● Information supplied
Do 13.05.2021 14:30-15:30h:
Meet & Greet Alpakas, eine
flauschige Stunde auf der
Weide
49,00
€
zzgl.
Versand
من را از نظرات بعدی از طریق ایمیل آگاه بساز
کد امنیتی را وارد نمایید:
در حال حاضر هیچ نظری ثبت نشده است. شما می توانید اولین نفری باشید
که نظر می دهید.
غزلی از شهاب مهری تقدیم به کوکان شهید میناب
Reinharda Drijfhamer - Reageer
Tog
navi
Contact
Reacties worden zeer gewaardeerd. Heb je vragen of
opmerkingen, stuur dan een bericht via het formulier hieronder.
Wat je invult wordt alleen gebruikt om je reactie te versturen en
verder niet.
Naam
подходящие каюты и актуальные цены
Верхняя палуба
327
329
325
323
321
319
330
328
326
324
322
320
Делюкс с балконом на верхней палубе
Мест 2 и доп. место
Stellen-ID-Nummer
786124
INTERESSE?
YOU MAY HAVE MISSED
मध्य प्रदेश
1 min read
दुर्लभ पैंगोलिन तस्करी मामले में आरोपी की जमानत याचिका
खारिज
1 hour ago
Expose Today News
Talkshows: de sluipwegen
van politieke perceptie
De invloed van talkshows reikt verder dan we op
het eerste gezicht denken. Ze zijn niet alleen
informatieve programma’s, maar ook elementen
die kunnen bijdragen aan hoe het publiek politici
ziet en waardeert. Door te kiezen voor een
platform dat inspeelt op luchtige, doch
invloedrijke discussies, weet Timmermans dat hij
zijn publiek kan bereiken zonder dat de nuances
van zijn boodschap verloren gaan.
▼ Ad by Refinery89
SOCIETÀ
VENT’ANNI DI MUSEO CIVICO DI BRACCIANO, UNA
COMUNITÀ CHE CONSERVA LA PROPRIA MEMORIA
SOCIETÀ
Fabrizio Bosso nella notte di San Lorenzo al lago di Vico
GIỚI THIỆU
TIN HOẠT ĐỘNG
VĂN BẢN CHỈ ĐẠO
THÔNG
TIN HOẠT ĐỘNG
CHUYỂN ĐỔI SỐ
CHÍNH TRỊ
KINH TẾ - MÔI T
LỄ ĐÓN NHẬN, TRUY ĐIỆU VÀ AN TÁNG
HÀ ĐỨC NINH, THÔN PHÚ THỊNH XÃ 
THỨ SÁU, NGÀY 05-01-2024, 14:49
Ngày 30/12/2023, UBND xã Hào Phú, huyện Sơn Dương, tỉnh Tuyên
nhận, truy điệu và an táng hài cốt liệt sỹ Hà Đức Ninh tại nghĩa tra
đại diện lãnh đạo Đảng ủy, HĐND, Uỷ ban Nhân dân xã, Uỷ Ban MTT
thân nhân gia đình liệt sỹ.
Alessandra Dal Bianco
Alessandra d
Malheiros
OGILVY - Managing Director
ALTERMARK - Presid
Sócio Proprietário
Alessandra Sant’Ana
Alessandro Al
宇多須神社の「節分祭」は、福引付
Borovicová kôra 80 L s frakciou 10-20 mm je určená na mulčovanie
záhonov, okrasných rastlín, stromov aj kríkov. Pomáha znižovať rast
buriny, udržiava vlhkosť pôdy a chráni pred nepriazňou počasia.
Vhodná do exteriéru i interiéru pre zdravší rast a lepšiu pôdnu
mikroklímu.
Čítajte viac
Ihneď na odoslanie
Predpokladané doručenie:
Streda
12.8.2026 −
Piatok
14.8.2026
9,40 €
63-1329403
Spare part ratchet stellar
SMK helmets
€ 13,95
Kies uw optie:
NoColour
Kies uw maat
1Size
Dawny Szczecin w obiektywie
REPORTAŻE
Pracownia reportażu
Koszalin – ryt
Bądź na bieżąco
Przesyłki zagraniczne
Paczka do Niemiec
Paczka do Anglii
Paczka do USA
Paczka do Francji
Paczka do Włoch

● Work item
At the first line of the material above, start reproducing each line exactly, and end with the line that holds "Reacties worden zeer", adding nothing.

● Result
Do 13.05.2021 14:30-15:30h:
Meet & Greet Alpakas, eine
flauschige Stunde auf der
Weide
49,00
€
zzgl.
Versand
من را از نظرات بعدی از طریق ایمیل آگاه بساز
کد امنیتی را وارد نمایید:
در حال حاضر هیچ نظری ثبت نشده است. شما می توانید اولین نفری باشید
که نظر می دهید.
غزلی از شهاب مهری تقدیم به کوکان شهید میناب
Reinharda Drijfhamer - Reageer
Tog
navi
Contact
Reacties worden zeer gewaardeerd. Heb je vragen of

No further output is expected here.